*** Data for analysis ***

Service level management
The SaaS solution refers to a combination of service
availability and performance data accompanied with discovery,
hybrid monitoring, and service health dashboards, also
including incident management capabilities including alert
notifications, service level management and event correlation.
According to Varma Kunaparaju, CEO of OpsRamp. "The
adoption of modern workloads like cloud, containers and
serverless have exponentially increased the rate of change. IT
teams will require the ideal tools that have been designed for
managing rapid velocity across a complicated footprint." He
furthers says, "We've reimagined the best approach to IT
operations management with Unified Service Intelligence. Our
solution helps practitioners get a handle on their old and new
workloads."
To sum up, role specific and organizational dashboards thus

***
*** Data for analysis ***

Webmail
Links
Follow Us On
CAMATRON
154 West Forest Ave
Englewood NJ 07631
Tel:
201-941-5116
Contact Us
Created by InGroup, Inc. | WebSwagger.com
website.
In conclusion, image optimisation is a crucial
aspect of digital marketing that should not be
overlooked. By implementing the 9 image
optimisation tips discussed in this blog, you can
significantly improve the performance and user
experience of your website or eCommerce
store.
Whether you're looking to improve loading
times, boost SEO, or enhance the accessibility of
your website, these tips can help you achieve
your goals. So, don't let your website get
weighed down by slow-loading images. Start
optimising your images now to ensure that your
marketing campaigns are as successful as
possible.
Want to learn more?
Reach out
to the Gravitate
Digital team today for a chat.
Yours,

***

_Directions for this task_. Among the records above, find each line holding "that" and list it.

_Answer for the task_.
teams will require the ideal tools that have been designed for
aspect of digital marketing that should not be
optimising your images now to ensure that your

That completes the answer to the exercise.